Labor, to their credit, have been pushing back pretty hard against that line of thinking; Opposition Leader Bill Shorten told reporters in Canberra this morning that Abbott needed to rein in the “irresponsible right-wing fringe dwellers” on the government backbenches and emphasised the need for Australia’s humanitarian policy to be universal.

“Some of the comments I’ve seen a couple of Mr Abbott’s Liberal MPs make, they’re not internet trolls speaking anonymously,” Shorten said.

“This is elected members of parliament feeding off the most base, the most ignorant, the most racist parts of Australian political life – and Mr Abbott has to stand up and defend these refugees. There’s no point in bringing refugees here if we’re not going to defend them when they’re here.”

Happily, it looks as if the government’s resisted the temptation to turn a refugee aid program into yet another opportunity to make Muslims the go-to boogey monsters of Australian politics.

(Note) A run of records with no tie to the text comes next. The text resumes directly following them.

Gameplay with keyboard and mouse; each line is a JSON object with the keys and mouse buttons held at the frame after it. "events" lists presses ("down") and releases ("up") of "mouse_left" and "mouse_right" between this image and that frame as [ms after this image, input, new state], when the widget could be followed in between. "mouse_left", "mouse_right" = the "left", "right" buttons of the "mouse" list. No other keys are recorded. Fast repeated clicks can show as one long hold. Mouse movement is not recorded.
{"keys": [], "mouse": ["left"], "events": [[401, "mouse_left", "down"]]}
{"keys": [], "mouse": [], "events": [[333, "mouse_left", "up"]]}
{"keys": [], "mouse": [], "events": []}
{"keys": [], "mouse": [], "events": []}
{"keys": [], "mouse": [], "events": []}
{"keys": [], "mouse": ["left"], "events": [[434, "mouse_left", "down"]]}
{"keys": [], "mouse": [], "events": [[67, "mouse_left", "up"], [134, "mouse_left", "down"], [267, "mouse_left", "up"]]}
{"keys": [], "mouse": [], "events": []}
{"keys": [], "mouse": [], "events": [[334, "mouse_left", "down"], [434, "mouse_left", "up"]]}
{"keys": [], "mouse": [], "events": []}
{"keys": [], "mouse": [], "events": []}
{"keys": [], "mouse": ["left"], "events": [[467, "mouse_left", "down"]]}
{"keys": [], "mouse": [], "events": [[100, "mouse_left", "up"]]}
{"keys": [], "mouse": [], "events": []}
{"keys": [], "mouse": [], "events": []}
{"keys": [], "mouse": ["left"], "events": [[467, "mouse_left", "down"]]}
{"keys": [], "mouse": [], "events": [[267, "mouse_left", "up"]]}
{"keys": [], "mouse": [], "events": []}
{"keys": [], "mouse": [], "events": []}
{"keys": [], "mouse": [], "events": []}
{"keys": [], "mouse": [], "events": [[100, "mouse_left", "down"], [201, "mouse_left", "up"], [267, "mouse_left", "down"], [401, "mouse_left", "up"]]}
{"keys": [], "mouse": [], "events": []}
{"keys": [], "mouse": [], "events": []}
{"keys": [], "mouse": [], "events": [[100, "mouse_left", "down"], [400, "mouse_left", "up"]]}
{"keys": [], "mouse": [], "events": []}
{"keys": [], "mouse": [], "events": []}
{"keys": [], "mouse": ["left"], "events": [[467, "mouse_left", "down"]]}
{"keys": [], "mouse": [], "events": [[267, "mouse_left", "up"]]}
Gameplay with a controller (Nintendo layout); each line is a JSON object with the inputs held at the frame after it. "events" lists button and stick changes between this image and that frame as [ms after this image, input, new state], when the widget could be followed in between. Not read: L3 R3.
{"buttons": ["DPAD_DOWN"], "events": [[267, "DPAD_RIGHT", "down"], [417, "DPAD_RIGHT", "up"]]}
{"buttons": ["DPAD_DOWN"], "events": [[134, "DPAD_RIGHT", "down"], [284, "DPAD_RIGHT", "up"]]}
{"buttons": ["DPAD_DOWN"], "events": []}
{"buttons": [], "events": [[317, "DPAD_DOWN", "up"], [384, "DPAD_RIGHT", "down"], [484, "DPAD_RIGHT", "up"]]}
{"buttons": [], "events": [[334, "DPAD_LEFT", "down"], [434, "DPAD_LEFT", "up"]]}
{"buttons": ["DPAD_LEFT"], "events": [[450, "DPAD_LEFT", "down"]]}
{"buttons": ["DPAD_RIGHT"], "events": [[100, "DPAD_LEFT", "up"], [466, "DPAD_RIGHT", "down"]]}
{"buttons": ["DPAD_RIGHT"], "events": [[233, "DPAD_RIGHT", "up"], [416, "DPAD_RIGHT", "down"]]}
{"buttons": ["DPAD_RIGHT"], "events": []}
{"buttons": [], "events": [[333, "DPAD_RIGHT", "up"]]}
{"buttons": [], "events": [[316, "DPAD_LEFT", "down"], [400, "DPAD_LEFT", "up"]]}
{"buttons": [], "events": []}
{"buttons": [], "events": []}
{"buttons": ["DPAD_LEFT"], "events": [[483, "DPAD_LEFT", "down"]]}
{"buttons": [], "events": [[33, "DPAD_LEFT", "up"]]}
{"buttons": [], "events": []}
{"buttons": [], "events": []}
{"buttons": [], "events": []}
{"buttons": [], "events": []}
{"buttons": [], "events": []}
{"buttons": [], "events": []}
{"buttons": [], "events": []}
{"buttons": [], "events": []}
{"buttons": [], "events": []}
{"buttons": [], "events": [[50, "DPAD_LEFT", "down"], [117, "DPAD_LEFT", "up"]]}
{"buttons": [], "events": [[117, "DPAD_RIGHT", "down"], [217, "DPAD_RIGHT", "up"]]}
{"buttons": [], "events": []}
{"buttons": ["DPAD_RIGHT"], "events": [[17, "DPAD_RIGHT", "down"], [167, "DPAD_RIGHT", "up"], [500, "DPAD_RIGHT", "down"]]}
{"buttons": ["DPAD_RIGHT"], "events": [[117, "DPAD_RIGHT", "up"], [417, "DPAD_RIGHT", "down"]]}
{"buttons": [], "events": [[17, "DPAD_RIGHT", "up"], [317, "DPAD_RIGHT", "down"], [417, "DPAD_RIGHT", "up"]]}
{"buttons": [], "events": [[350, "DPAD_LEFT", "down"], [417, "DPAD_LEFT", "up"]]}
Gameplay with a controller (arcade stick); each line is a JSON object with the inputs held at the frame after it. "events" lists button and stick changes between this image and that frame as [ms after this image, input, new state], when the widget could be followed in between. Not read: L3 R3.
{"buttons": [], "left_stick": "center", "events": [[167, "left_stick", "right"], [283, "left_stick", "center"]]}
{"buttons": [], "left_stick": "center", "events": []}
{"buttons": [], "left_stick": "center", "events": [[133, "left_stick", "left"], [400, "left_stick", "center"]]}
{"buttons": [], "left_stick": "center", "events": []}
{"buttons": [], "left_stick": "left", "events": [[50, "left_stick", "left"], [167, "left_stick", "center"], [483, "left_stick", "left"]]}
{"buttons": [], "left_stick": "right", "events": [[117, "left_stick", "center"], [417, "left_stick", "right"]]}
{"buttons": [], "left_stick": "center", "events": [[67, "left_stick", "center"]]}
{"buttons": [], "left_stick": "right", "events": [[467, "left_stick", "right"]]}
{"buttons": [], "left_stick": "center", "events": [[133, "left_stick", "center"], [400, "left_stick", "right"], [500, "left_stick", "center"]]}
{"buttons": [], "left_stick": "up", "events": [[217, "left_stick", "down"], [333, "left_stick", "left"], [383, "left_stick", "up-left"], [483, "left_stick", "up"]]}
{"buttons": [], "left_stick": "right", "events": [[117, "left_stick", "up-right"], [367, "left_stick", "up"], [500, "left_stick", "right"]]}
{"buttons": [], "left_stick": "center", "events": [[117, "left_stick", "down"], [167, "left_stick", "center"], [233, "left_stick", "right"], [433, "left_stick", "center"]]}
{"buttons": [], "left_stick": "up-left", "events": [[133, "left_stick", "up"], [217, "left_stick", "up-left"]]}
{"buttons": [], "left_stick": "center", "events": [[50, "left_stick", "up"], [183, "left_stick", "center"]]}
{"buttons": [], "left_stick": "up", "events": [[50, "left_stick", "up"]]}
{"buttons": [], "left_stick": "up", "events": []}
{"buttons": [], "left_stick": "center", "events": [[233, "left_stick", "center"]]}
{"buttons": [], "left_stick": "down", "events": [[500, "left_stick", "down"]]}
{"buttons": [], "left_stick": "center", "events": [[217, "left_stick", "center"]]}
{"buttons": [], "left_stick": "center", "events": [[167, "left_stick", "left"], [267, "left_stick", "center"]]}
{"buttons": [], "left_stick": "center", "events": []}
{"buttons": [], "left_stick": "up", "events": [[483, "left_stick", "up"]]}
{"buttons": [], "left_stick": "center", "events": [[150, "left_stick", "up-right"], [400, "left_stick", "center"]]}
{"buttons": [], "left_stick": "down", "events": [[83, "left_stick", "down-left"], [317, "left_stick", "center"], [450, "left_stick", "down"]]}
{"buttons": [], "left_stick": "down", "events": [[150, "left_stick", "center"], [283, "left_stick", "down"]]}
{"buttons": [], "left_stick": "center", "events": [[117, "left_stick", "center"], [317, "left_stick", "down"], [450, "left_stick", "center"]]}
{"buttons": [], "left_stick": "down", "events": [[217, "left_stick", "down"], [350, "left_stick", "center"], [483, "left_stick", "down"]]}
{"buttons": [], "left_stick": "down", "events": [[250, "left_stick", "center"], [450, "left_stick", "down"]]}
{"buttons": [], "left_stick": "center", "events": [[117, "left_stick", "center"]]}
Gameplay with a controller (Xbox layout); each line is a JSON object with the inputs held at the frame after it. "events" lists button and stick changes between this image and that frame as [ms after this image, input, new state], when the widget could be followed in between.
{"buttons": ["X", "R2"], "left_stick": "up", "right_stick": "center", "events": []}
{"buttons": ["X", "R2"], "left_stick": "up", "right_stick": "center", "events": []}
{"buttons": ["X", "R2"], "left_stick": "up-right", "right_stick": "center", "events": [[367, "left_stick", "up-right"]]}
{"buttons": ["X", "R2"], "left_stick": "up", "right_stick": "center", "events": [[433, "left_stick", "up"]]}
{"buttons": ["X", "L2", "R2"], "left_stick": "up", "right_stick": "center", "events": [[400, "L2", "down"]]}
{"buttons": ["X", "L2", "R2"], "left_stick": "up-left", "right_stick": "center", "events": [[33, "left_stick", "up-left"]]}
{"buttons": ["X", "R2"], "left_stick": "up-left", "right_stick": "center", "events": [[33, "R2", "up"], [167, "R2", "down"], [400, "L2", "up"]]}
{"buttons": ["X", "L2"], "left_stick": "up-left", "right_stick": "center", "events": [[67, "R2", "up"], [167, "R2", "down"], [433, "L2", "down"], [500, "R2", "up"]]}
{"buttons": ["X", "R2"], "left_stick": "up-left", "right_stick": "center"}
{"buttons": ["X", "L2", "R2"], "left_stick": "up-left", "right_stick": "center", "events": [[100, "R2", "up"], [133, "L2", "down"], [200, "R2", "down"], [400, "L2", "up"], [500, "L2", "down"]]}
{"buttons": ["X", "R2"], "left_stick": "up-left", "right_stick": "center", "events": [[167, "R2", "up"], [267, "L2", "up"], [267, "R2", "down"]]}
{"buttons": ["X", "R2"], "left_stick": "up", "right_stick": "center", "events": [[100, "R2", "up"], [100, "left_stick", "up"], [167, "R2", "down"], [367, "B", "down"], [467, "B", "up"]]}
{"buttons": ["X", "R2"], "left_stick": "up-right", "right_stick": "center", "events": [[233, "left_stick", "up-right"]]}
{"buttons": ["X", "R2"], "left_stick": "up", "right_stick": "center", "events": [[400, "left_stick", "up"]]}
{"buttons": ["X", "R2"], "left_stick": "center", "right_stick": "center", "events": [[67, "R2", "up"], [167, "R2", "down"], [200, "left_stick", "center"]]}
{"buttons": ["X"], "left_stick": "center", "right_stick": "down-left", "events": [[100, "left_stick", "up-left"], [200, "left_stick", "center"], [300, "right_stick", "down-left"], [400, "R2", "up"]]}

In a press conference this afternoon, Abbott said that while persecuted minorities were being prioritised, those minorities were of all faiths and were being focused on because they were less likely to ever be able to return home.

“There are persecuted minorities who are Muslim, there are persecuted minorities who are non-Muslim. It’s those that can ever really go back that we’re focused on,” Abbott said.

Education Minister Christopher Pyne backed that sentiment up, saying that the government would be maintaining Australia’s existing non-discriminatory humanitarian arrangements.

“Religion is not the issue here, the issue is persecuted ethnic and religious minorities,”  Pyne said. “We have a colourblind policy when it comes to humanitarian support and that will not be changing.”